Despite the years of discussion, it is odd that the EU has never asked itself why people in this country voted to leave. Remainers see everything through a prism of economics, no matter how dodgy the forecasts. But given the figures that we have heard, the reduction that we would all suffer if the green agenda were to go ahead swiftly—which would be a good thing—is greater. The losses that we would all suffer were Mr Corbyn to come to power would be infinitely greater than any sums mentioned this afternoon.

Even this past week, the failings in the nature of the Union that have caused people like me to reject association with it have come to the forefront again. Brutal repression of the Catalonian independence fighters in Spain has met with no objection from the EU because it does not want to antagonise Spain. There is blackmail by Turkey, which knows that it can let loose its penned-up migrants and cause chaos on the continent, and the return by elections in Poland of an illiberal Government, who have pledged to defy Europe over migrants, free media, judicial independence and sexual choice. As a member of the EU, we failed to prevent this sort of result, which is inevitable in its empire-building. We have failed to prevent the rise of extremism and the march of violence across Europe, and I hope that in future our voice in the UN and NATO will be raised against those developments without any inhibitions.

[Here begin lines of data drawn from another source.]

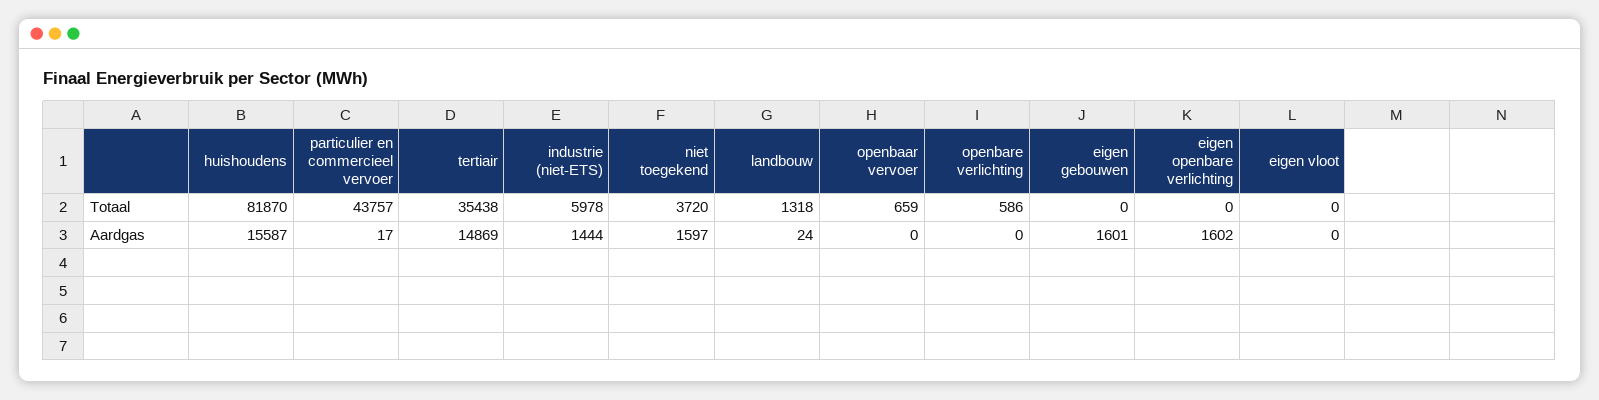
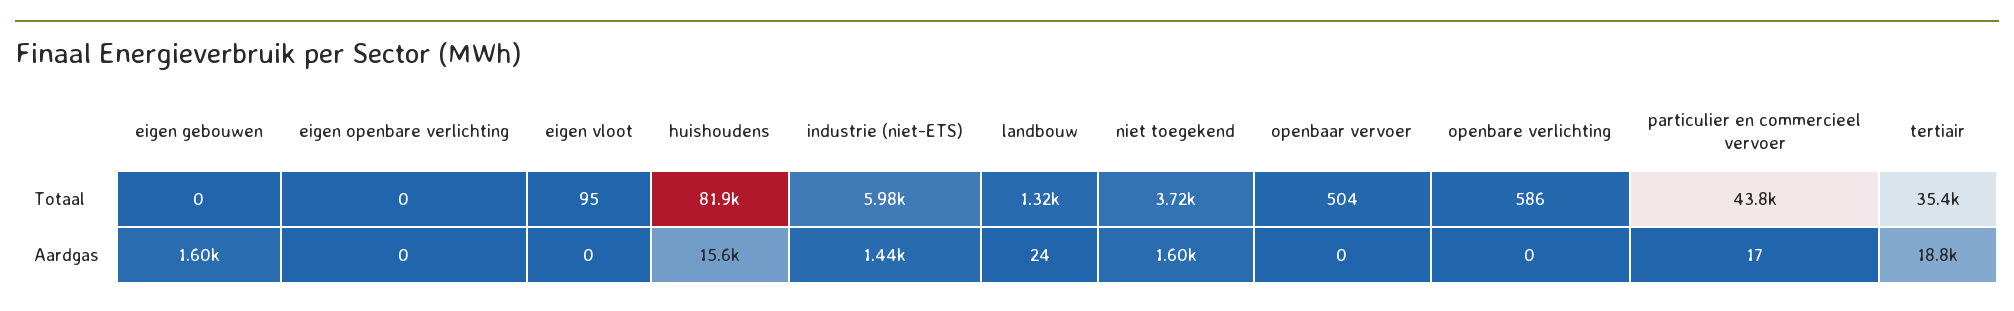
  {
    "huishoudens": {
      "Totaal": 81870,
      "Aardgas": 15587
    },
    "particulier en commercieel vervoer": {
      "Totaal": 43757,
      "Aardgas": 17
    },
    "tertiair": {
      "Totaal": 35438,
-     "Aardgas": 14869
+     "Aardgas": 18800
    },
    "industrie (niet-ETS)": {
      "Totaal": 5978,
      "Aardgas": 1444
    },
    "niet toegekend": {
      "Totaal": 3720,
      "Aardgas": 1597
    },
    "landbouw": {
      "Totaal": 1318,
      "Aardgas": 24
    },
    "openbaar vervoer": {
-     "Totaal": 659,
+     "Totaal": 504,
      "Aardgas": 0
    },
    "openbare verlichting": {
      "Totaal": 586,
      "Aardgas": 0
    },
    "eigen gebouwen": {
      "Totaal": 0,
      "Aardgas": 1601
    },
    "eigen openbare verlichting": {
      "Totaal": 0,
-     "Aardgas": 1602
+     "Aardgas": 0
    },
    "eigen vloot": {
-     "Totaal": 0,
+     "Totaal": 95,
      "Aardgas": 0
    }
  }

I welcome this deal, although I am only too well aware that it contains provisions which cause me great concern, such as any continued jurisdiction of the Court of Justice, a court that is not impartially structured, as we understand courts in this country. I hope that a UK judge will be included in it if it ever has cause to adjudicate on matters concerning this country. The deal before us is the most viable of any, given the self-inflicted wound of the Benn Act, which, had it not existed, would have given the Prime Minister a stronger hand. The Benn Act is a stain on the reputation of draftsmanship, with its glaring errors, which the Opposition were almost proud to overlook in their haste to tie the hands of our negotiators.

The opposition of the DUP is hard to understand and self-destructive. It is Northern Ireland that has erected the hardest of borders between itself and the UK through its backward stance on civil liberties such as abortion and same-sex marriage, through its continuing violence and by trying to thwart this deal. It has always had a special, differentiated place in the constitution—that is nothing new—and, given that the majority of Northern Ireland voted to remain, it ought to be pleased about its new special closeness to Europe. We have to ignore the DUP, prominent only because the previous Prime Minister needed its votes after the last election. It cannot be right that 1.8 million people hold the rest of Europe to ransom. It is undemocratic that the DUP should insist on having a veto over any changes in the arrangements, where the withdrawal agreement stipulates only a simple majority of the Assembly to the continuation of the protocol.

What a warning this is to the proponents of Scottish independence. Have they considered what sort of border they would have in that case with England? Have they ever wondered whether the EU 27 would welcome another secessionist state, given the lack of support for Catalonia?

Another referendum would be even more divisive, ill informed, probably rigged and less decisive; once you have more than one referendum, none has any abiding validity. If leave won again, as I believe it would, we would be in the same position, and if remain won that result would be treated by leavers in the same way as the remainers treated the result of the 2016 referendum. We have the opportunity to move forward in good order and repair relationships with the 27. We must take it today.